Tribunal Superior do Trabalho

Agravo de Instrumento 0000036-68.2021.5.10.0821

Relator(a)
Maria Helena Mallmann
Órgão julgador
2ª Turma
Data do julgamento
19/03/2025
Data de publicação
24/03/2025

TST – Agravo de Instrumento 0000036-68.2021.5.10.0821, Rel. Maria Helena Mallmann, 2ª Turma, j. 19/03/2025, p. 24/03/2025

Ementa

EMENTA: I - AGRAVO DA RECLAMANTE . AGRAVO DE INSTRUMENTO. RECURSO DE REVISTA. COMISSÕES. VENDAS CANCELADAS. NÃO COMPROVAÇÃO DE DESCONTO. REEXAME DE FATOS E PROVAS. ÓBICE DA SÚMULA 126 DO TST. Na hipótese, o Tribunal Regional entendeu que a parte reclamante não logrou desconstituir a tese patronal quanto ao correto pagamento das comissões. Destarte, observa-se que a agravante não logra dissociar a análise da tese recursal do contexto fático-probatório, pois volta a discutir valoração das provas. O Tribunal Regional é soberano para análise do quadro fático-probatório. Desta forma, a alteração do julgado, no ponto, demandaria o revolvimento de fatos e provas, procedimento que encontra óbice na Súmula 126 do TST. A aplicação da referida Súmula, por si só, impede o exame do recurso de revista tanto por violação a dispositivos legais, como por divergência jurisprudencial. Não merece reparos a decisão. Agravo não provido . II - AGRAVO DA RECLAMADA . RECURSO DE REVISTA. DIFERENÇAS DE COMISSÃO. VENDAS A PRAZO. REVERSÃO. ÓBIE DA SÚMULA 333 DO TST E ART. 896, § 7º, DA CLT. O TRT manteve a sentença que excluiu o pagamento das diferenças de comissões relativas a vendas parceladas por entender que os encargos financeiros fazem parte do risco do negócio, do qual o empregado não participa.
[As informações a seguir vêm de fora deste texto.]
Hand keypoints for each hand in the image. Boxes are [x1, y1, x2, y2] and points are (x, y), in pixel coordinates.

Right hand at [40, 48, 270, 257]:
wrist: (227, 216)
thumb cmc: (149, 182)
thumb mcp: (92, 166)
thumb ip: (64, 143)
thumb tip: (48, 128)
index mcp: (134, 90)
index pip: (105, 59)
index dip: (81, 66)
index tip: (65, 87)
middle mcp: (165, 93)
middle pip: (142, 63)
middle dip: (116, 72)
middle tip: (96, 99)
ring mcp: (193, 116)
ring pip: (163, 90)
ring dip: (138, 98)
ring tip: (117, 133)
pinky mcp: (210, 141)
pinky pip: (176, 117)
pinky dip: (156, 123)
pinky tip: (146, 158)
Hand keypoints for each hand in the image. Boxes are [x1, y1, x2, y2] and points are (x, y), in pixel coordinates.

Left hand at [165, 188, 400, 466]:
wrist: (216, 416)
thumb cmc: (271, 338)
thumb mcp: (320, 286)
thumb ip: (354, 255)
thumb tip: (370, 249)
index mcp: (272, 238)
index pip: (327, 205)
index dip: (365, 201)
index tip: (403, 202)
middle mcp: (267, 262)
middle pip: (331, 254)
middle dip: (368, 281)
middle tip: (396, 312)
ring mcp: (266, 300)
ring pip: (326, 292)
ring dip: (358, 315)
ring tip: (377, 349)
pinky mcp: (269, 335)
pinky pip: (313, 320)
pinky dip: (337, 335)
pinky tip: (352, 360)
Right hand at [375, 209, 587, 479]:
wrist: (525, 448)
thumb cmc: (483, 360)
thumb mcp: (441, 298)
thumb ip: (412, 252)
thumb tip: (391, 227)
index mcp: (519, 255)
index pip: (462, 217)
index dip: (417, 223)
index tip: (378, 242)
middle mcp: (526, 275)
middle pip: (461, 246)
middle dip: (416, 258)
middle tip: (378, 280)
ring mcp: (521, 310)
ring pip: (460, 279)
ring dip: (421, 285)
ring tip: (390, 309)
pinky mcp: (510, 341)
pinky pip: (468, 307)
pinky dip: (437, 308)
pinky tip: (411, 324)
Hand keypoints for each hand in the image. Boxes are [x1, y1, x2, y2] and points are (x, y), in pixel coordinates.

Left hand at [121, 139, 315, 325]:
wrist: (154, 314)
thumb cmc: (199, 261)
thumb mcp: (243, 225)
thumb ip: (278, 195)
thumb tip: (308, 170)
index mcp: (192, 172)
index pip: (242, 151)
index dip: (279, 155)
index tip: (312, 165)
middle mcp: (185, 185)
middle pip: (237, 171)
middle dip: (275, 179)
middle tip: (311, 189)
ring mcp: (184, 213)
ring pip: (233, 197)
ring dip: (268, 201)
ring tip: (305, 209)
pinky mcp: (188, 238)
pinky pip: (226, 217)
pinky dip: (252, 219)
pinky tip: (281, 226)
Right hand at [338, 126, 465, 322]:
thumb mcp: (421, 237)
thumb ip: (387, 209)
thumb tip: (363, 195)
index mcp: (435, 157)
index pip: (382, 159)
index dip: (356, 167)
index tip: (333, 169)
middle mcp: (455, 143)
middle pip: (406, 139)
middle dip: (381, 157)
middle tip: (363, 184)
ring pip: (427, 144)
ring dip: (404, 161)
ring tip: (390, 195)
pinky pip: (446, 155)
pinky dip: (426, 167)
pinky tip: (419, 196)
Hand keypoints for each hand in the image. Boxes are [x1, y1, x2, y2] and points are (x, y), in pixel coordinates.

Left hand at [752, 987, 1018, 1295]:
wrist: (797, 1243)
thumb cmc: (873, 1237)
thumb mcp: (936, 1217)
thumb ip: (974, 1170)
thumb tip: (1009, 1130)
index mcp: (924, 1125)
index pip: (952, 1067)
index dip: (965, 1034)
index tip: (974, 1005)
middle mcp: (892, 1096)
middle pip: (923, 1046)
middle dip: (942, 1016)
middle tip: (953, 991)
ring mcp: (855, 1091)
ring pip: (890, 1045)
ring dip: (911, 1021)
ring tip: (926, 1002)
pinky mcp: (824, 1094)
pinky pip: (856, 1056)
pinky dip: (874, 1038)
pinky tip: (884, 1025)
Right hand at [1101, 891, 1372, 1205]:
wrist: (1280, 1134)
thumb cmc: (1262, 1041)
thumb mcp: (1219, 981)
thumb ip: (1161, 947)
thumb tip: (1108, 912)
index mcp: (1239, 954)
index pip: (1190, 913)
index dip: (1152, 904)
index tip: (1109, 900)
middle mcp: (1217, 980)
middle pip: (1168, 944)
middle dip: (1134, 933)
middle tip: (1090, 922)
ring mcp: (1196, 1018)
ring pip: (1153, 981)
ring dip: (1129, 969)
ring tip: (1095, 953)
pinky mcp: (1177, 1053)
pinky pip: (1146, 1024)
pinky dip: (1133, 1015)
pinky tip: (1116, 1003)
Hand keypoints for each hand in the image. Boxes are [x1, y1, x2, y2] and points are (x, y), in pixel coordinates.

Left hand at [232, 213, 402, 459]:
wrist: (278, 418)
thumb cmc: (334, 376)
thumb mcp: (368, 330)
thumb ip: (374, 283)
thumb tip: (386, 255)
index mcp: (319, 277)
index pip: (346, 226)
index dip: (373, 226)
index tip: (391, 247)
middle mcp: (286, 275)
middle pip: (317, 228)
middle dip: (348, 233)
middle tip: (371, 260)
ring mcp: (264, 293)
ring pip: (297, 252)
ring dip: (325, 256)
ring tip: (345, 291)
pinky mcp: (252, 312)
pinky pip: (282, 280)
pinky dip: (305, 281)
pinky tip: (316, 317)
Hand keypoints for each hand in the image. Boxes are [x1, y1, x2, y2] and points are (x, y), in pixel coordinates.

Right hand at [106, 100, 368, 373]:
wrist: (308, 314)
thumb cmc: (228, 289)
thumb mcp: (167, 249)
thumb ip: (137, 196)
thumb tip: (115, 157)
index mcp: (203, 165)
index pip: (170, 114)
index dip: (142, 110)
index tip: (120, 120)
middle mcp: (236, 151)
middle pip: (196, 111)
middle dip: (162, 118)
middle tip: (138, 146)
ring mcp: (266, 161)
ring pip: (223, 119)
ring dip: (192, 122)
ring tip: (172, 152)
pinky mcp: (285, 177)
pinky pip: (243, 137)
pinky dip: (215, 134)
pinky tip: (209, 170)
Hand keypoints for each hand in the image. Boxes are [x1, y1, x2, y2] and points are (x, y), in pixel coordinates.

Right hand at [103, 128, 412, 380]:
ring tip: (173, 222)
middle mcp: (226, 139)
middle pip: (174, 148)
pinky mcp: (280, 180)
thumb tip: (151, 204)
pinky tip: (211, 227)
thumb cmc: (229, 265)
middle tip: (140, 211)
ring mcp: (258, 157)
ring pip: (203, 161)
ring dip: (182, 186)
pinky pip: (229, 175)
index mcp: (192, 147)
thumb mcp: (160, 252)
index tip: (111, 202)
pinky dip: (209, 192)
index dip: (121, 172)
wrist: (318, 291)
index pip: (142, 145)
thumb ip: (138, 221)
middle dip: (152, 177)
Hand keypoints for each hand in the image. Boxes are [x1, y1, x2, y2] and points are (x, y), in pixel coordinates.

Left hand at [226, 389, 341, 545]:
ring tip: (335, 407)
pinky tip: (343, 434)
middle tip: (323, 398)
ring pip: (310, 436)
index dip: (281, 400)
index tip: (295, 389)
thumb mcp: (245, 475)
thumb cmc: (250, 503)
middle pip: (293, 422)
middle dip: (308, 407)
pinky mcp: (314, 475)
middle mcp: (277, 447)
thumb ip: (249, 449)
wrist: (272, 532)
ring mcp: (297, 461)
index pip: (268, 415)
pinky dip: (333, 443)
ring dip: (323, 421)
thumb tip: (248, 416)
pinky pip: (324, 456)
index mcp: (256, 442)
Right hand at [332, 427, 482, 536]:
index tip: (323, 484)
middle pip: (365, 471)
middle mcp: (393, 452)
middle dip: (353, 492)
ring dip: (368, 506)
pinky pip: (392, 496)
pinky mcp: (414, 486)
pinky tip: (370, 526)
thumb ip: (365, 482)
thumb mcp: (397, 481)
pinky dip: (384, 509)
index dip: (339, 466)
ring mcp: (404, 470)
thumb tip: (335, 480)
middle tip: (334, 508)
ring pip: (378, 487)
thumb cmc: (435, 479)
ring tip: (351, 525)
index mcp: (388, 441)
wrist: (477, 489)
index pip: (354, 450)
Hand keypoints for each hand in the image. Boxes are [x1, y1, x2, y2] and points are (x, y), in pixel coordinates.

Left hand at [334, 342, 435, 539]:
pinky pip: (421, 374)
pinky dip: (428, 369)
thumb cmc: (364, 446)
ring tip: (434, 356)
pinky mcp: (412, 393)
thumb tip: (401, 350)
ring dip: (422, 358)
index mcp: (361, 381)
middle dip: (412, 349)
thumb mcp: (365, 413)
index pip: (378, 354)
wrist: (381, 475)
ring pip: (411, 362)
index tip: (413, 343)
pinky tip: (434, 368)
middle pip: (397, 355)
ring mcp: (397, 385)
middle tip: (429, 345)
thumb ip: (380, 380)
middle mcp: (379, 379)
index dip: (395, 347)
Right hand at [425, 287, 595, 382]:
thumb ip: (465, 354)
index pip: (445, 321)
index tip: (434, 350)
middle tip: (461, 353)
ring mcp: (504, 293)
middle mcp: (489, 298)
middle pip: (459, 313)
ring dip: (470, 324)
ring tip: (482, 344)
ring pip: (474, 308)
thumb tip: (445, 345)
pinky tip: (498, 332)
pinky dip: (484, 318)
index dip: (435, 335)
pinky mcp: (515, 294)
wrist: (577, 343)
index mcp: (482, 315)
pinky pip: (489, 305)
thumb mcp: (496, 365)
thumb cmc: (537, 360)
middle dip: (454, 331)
Contudo, a jurisprudência desta Corte Superior entende que as despesas com juros e demais encargos financeiros sobre as vendas a prazo integram a base de cálculo das comissões devidas ao empregado, sendo ilícito o procedimento de reversão, uma vez que transfere para o trabalhador os riscos da atividade econômica, em ofensa ao artigo 2º da CLT. Com efeito, a Lei nº 3.207/1957, que regulamenta as atividades dos empregados vendedores, não faz qualquer distinção entre o preço à vista e o preço a prazo para fins de cálculo de comissões. Assim, são indevidos os descontos de juros e encargos financeiros das vendas realizadas a prazo. Precedentes. Óbice da Súmula 333 do TST e do art. 896, § 7º, da CLT. Não merece reparos a decisão. Agravo não provido . (Tribunal Superior do Trabalho (2ª Turma). Acórdão: 0000036-68.2021.5.10.0821. Relator(a): MARIA HELENA MALLMANN. Data de julgamento: 19/03/2025. Juntado aos autos em 24/03/2025.)